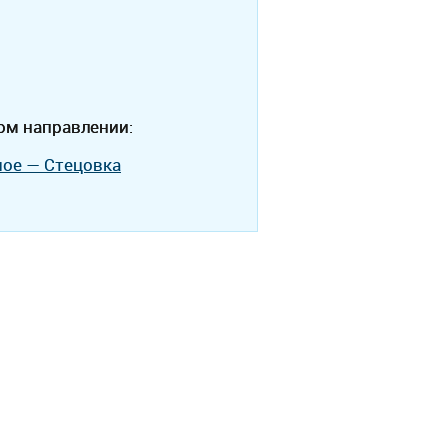
ом направлении:
ное — Стецовка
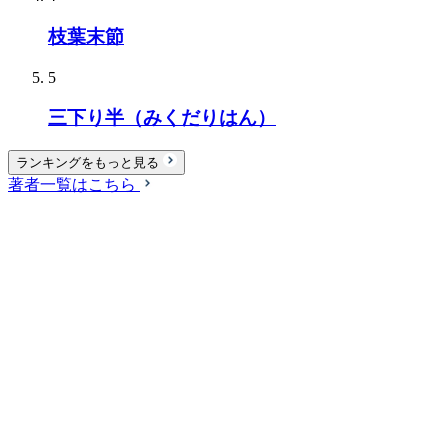
枝葉末節
5
三下り半（みくだりはん）
ランキングをもっと見る
著者一覧はこちら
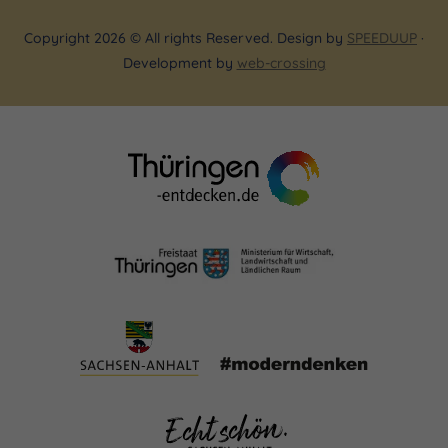
Copyright 2026 © All rights Reserved. Design by
SPEEDUUP
·
Development by
web-crossing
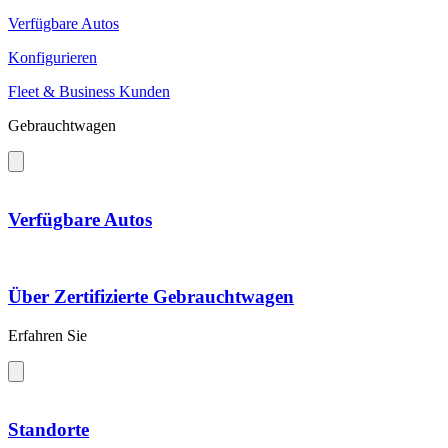
Verfügbare Autos
Konfigurieren
Fleet & Business Kunden
Gebrauchtwagen
Verfügbare Autos
Über Zertifizierte Gebrauchtwagen
Erfahren Sie
Standorte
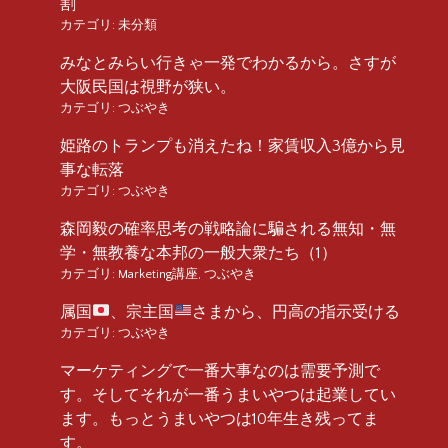
割
カテゴリ:
未分類
みなとみらい行きゃ一発でわかるから。さすが
大阪民国は視野が狭い。
カテゴリ:
つぶやき
姫路のトランプも消えたね！家賃収入3億から見
事な転落
カテゴリ:
つぶやき
森岡毅の確率思考の戦略論に騙される無知・無
学・無教養な本邦の一般大衆たち（1）
カテゴリ:
Marketing講座
,
つぶやき
属国
、宗主国
さまから、円高の指示受ける
カテゴリ:
つぶやき
マーケティングで一番大事なのは需要予測で
す。そしてそれが一番うまいやつは起業してい
ます。もっとうまいやつは10年生き残ってま
す。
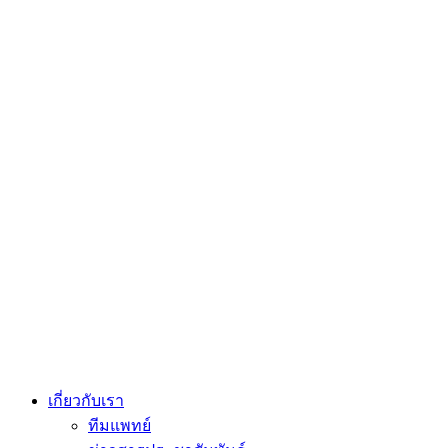
เกี่ยวกับเรา
ทีมแพทย์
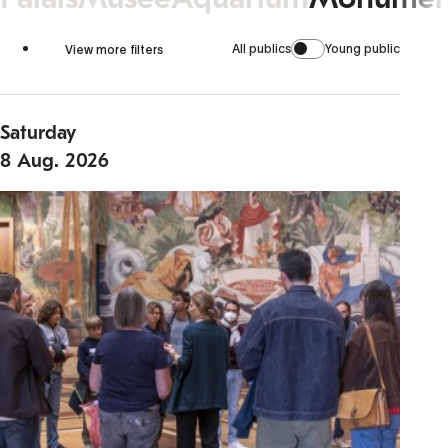
All publics
Young public
View more filters
Saturday
8
Aug.
2026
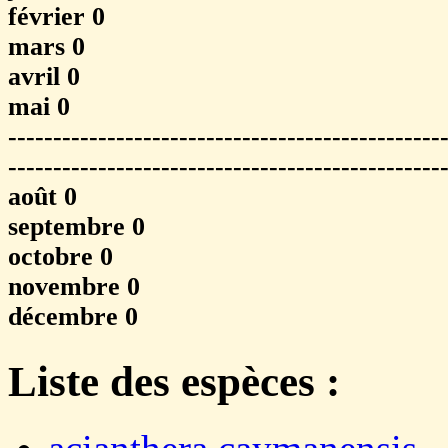
février 0
mars 0
avril 0
mai 0
------------------------------------------------
------------------------------------------------
août 0
septembre 0
octobre 0
novembre 0
décembre 0
Liste des espèces :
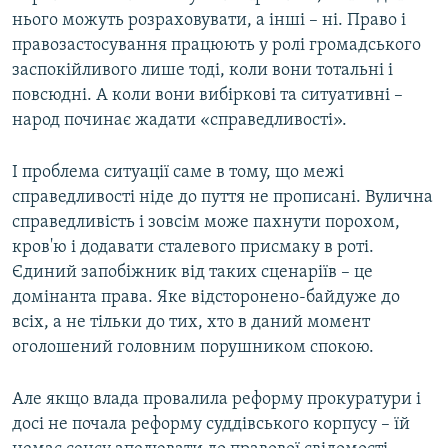
нього можуть розраховувати, а інші – ні. Право і
правозастосування працюють у ролі громадського
заспокійливого лише тоді, коли вони тотальні і
повсюдні. А коли вони вибіркові та ситуативні –
народ починає жадати «справедливості».
І проблема ситуації саме в тому, що межі
справедливості ніде до пуття не прописані. Вулична
справедливість і зовсім може пахнути порохом,
кров'ю і додавати сталевого присмаку в роті.
Єдиний запобіжник від таких сценаріїв – це
домінанта права. Яке відсторонено-байдуже до
всіх, а не тільки до тих, хто в даний момент
оголошений головним порушником спокою.
Але якщо влада провалила реформу прокуратури і
досі не почала реформу суддівського корпусу – їй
****************************************
**What is being asked**
Collect every line of the data above that contains the string "справедливості", and copy each of those lines in full.

**Written response**
народ починає жадати «справедливості».
справедливості ніде до пуття не прописані. Вулична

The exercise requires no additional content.